* **CHALLENGE**
In the entries below, turn the lines from the one containing "genus: Eriodictyon" up to and including the one containing "order: Lepidoptera" into a Markdown table with the columns Row and Line. Give each line its own numbered row, and leave out blank lines.

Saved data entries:

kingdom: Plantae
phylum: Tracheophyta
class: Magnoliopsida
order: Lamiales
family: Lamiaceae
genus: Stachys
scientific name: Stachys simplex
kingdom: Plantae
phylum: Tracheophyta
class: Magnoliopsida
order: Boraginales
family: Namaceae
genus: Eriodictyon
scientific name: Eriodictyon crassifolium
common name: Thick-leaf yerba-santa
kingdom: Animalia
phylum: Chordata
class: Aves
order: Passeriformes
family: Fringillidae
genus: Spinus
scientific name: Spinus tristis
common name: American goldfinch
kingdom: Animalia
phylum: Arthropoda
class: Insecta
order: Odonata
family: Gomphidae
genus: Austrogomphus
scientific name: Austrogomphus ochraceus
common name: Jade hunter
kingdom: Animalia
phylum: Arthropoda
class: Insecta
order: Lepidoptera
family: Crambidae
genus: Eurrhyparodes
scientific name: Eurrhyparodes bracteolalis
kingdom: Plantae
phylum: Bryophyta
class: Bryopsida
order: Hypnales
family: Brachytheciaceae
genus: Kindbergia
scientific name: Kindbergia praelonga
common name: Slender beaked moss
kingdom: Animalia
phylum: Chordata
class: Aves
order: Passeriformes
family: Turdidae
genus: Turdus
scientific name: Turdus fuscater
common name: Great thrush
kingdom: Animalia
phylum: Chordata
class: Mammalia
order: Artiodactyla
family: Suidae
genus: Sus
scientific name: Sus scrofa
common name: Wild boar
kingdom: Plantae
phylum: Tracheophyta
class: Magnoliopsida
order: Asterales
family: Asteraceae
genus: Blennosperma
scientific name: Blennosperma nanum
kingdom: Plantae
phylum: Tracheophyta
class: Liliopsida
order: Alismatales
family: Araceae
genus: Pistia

* **FINISHED TASK**
| Row | Line |
|---|---|
| 1 | genus: Eriodictyon |
| 2 | scientific name: Eriodictyon crassifolium |
| 3 | common name: Thick-leaf yerba-santa |
| 4 | kingdom: Animalia |
| 5 | phylum: Chordata |
| 6 | class: Aves |
| 7 | order: Passeriformes |
| 8 | family: Fringillidae |
| 9 | genus: Spinus |
| 10 | scientific name: Spinus tristis |
| 11 | common name: American goldfinch |
| 12 | kingdom: Animalia |
| 13 | phylum: Arthropoda |
| 14 | class: Insecta |
| 15 | order: Odonata |
| 16 | family: Gomphidae |
| 17 | genus: Austrogomphus |
| 18 | scientific name: Austrogomphus ochraceus |
| 19 | common name: Jade hunter |
| 20 | kingdom: Animalia |
| 21 | phylum: Arthropoda |
| 22 | class: Insecta |
| 23 | order: Lepidoptera |